Perhaps the greatest irony of the Left lies in Gorakh Pandey’s famous Bhojpuri song:
‘Samajwad Babua Dheere-Dheere Aayi’ (Socialism came slowly my friends). The refrain ‘Samajwad unke dheere-dheere aayi’ (Socialism to them came slowly) was sung for decades at Left gatherings and rallies. The song itself warns of a socialism that arrives in fragments, weighed down by hesitation, compromise and false promises.
When Gorakh Pandey wrote, ‘Parson le aayi, barson le aayi, hardam akase takayi’ (It promised tomorrow, then promised years, always staring up at the sky), he actually mocked a political project that keeps deferring justice and the very idea of change and having abstract dreams while everyday suffering intensifies on the ground.
The tragedy is that the Left repeated these lines with passion, even pride, without recognising that the satire was aimed at them.
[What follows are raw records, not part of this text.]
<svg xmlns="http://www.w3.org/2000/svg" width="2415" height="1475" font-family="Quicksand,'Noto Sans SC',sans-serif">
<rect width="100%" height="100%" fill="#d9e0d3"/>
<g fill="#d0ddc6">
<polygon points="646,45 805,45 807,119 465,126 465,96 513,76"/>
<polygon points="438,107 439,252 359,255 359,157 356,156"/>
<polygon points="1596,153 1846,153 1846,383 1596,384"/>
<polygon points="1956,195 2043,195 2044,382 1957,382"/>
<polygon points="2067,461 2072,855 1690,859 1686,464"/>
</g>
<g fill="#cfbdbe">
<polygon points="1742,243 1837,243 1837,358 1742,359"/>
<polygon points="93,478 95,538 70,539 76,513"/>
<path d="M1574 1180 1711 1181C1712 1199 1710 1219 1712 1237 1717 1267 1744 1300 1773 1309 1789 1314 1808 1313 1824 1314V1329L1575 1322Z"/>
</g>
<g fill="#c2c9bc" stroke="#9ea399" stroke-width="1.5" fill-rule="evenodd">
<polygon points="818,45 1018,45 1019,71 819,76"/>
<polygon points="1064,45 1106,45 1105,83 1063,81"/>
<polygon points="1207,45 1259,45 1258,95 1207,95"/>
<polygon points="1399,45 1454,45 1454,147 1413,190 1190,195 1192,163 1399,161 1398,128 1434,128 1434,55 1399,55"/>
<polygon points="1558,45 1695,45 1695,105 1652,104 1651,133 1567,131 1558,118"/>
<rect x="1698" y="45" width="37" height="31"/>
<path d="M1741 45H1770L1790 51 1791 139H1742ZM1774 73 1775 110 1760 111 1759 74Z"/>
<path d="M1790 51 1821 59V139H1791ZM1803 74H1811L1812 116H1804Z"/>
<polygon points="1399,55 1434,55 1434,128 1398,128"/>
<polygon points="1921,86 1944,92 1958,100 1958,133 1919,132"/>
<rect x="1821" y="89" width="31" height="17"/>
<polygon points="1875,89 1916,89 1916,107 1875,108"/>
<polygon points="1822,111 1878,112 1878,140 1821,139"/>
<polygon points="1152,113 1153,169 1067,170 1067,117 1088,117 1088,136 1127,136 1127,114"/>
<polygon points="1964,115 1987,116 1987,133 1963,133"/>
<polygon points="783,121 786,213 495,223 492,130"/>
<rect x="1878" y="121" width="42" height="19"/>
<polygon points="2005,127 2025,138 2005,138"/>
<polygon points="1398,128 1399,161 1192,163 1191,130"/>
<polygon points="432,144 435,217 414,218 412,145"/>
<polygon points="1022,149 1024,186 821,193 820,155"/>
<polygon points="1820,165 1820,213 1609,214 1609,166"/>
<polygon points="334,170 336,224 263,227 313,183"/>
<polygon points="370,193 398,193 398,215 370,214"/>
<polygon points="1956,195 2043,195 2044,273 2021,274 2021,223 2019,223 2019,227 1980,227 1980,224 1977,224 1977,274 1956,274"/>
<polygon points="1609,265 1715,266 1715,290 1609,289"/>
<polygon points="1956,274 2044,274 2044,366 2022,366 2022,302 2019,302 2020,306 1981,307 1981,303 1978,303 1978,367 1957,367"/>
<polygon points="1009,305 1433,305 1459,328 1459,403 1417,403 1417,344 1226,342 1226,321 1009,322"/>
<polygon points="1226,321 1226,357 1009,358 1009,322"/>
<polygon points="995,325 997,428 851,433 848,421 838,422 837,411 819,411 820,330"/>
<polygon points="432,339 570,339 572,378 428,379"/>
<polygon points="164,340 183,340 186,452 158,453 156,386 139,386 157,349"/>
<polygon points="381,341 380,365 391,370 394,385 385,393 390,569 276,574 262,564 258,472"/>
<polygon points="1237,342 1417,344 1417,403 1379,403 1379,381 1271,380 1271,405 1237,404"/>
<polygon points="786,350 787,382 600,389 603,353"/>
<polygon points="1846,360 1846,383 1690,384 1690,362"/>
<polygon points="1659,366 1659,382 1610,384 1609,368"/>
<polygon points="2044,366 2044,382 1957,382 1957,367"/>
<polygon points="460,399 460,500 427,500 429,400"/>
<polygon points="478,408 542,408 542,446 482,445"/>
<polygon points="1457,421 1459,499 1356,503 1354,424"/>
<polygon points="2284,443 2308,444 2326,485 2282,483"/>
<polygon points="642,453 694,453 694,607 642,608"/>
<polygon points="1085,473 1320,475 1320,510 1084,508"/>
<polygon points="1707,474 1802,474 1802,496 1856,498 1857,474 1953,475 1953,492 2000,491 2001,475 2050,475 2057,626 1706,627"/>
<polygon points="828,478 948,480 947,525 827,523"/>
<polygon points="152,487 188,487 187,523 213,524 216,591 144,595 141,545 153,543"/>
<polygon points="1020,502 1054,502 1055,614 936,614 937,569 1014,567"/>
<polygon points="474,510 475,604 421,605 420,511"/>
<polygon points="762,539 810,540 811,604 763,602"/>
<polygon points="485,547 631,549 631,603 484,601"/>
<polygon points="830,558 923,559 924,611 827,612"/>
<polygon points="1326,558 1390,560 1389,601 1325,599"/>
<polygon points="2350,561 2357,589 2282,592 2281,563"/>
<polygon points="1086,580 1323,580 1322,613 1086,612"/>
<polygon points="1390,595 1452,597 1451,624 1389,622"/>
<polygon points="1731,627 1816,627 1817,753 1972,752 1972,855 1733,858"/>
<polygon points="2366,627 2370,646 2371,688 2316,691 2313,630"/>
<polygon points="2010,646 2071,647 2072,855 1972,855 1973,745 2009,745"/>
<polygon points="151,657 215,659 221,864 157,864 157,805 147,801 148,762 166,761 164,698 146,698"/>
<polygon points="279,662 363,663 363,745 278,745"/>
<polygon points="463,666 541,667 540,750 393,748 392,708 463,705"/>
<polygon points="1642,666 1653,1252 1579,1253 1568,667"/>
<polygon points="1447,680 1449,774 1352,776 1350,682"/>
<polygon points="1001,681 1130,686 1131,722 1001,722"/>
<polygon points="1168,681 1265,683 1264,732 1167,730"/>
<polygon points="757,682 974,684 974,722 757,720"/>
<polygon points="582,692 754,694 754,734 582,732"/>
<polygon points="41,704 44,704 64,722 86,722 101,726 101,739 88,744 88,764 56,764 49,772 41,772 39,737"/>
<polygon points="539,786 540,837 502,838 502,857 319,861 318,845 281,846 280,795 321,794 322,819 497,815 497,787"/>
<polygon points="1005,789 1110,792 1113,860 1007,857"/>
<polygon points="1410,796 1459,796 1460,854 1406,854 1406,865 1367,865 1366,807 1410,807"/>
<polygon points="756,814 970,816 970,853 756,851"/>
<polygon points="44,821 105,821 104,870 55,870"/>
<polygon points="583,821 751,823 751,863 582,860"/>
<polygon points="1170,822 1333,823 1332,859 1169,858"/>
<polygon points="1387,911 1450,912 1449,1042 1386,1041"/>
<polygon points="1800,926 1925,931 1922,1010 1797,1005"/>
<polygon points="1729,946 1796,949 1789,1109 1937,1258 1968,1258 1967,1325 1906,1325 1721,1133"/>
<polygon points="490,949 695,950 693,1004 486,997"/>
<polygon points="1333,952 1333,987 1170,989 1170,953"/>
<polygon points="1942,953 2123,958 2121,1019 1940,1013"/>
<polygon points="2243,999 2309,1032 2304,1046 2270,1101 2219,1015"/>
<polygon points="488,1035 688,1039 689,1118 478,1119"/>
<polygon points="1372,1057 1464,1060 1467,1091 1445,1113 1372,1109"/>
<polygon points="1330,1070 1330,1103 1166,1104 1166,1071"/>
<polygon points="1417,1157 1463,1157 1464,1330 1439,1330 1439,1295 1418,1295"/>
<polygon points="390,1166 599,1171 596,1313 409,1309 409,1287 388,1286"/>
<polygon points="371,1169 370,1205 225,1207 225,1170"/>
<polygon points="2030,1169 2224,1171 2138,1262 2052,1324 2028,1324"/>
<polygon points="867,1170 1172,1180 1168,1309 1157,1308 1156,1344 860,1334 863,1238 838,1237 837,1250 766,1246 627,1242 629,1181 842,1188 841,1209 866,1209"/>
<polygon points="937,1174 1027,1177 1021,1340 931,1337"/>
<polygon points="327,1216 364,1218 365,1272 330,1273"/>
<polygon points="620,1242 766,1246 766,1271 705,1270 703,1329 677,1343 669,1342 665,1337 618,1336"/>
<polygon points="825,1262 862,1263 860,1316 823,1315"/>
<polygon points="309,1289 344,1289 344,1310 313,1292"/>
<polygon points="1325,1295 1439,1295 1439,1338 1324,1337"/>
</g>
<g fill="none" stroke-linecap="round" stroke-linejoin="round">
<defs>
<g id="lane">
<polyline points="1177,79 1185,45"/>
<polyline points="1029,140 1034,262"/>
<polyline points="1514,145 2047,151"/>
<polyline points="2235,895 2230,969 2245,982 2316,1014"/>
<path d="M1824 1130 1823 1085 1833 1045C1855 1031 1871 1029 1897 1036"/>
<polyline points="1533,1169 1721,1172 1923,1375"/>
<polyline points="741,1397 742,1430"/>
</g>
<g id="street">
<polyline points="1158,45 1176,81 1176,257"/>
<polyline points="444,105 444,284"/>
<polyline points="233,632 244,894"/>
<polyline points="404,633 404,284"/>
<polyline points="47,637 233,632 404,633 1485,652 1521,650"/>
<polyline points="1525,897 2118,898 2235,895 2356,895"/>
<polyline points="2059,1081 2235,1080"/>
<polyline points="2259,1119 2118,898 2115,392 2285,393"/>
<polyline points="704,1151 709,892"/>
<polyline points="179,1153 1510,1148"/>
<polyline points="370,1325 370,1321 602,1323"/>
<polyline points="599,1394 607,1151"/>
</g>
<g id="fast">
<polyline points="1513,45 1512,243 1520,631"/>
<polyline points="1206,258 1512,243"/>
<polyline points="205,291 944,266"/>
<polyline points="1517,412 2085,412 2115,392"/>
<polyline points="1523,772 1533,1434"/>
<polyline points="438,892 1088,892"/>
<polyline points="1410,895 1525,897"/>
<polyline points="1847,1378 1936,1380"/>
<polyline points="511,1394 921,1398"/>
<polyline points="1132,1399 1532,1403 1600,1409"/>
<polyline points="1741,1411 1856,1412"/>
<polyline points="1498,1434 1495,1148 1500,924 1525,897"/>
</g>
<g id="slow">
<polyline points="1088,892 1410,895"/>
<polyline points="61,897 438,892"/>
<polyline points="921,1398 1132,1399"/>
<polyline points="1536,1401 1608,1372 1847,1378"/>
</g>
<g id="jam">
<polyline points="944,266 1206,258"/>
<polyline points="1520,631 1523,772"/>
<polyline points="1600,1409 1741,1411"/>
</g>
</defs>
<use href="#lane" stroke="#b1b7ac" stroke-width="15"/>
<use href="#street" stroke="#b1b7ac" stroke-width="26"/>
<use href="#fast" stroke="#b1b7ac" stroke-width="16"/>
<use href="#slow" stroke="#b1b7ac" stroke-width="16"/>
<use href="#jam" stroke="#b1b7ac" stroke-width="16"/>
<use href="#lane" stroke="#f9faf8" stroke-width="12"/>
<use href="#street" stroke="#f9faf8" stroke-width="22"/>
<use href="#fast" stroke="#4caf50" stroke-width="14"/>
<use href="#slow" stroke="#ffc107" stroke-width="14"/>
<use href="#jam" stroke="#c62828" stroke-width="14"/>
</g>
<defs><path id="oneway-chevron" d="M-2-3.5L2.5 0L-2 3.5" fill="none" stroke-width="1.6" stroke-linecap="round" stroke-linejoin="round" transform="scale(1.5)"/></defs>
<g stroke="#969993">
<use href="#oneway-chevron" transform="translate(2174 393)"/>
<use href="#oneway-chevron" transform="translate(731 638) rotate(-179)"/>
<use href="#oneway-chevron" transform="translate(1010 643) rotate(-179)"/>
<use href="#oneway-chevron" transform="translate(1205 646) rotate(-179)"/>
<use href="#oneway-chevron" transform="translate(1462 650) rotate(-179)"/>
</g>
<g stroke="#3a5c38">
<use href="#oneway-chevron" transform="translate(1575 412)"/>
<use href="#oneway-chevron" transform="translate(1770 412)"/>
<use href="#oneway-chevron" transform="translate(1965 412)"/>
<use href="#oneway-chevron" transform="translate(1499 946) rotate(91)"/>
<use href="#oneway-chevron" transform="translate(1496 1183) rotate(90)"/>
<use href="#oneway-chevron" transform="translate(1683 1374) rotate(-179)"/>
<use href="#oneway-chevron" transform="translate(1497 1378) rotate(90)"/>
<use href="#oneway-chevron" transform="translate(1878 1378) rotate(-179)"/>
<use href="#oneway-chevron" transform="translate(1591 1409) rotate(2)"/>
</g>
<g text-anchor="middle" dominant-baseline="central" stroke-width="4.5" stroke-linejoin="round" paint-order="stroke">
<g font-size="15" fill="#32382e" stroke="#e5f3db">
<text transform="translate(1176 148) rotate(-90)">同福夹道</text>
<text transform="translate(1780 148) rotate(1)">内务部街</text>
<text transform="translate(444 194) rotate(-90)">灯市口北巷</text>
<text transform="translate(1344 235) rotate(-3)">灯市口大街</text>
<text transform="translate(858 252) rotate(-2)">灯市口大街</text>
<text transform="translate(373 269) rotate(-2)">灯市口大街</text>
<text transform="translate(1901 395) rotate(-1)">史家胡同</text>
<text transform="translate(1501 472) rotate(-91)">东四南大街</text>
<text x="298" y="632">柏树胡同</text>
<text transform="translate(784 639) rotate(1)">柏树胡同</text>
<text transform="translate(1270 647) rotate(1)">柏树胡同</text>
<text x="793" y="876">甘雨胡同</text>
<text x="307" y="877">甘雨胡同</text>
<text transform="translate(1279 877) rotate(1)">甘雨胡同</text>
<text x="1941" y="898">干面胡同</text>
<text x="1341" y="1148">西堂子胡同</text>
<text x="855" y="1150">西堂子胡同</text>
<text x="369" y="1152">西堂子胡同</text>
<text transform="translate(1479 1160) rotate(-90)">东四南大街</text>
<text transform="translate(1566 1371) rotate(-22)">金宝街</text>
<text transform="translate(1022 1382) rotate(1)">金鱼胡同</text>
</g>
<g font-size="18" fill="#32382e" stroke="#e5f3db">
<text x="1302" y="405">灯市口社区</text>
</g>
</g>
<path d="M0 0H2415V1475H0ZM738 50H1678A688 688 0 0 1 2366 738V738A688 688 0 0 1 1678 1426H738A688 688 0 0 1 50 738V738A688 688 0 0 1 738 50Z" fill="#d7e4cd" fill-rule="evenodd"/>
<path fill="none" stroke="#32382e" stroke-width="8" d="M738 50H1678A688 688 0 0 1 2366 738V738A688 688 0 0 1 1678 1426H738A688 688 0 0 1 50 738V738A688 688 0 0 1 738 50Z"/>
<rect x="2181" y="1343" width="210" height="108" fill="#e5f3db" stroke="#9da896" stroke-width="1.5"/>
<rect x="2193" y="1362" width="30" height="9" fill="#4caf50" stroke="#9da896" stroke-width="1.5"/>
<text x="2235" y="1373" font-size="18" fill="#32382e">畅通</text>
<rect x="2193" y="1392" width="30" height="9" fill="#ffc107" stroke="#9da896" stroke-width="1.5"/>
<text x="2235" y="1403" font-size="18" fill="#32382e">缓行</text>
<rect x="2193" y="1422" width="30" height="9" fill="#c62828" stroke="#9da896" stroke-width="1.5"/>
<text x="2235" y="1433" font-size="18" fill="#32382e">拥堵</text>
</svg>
Their own socialism too had begun arriving ‘slowly,’ diluted, delayed and ultimately disconnected from the people it claimed to represent.
Despite its failures, the Left remains the only credible force that still resonates with the most marginalised. But it must step out of the cloistered world of academia and learn to speak in the language people actually live in. It must become a political voice like Nekrasov, who reminds us that ‘what life has once taken, fate cannot snatch from us.’ And it must rediscover the poetic force of Marx, who overturned the opening line of the Social Contract - ‘man is born free, and everywhere he is in chains’- with the closing line of the Communist Manifesto: ‘We have nothing left to lose but our chains.’
This becomes even more important when we know that we live in a country where the number of hungry people exceeds that of half of Europe combined. The ‘Chingari’ (small sparks of resistance) will glow when more than 20,000 unnamed people die in different cities. The greatest nation doesn’t care for them. It only archives them unmarked in different death rituals.
The Left has at its disposal the haunting power of Gogol’s dead souls. But to use it, it must speak to dignity as forcefully as it speaks to inequality. Poverty is material deprivation. Humiliation is a lived experience.
The Right has surged in India precisely because it reads this emotional terrain far more effectively than the Left. Therefore, it can easily summon the ghost of primordial identities and make them connect with the people. The Left must remember that the people do not change. Only their circumstances do. Those who can be bought for ₹10,000 today are the very ones who can, under different conditions, set ablaze the pretensions of capital.
Nusrat’s couplet resonates so profoundly, perhaps, because it captures a truth that Indian politics is reluctant to confront. Sometimes the people you fight for do not become yours, and sometimes your own heart, your own ideological core, slips away when you aren’t looking. But this qawwali is not only a lament.
Nusrat’s rendering is itself a reinvention. It is an experiment that blends ghazal and qawwali into a form both Sufi in spirit and strikingly material in its sensibility. It holds despair, yes, but it also holds longing. And longing is often the first step toward renewal.
For the Indian Left, then, the question is no longer whether the heart ever arrived. The real question is whether that heart can be recovered, and whether the people it once claimed in theory can finally be claimed in practice.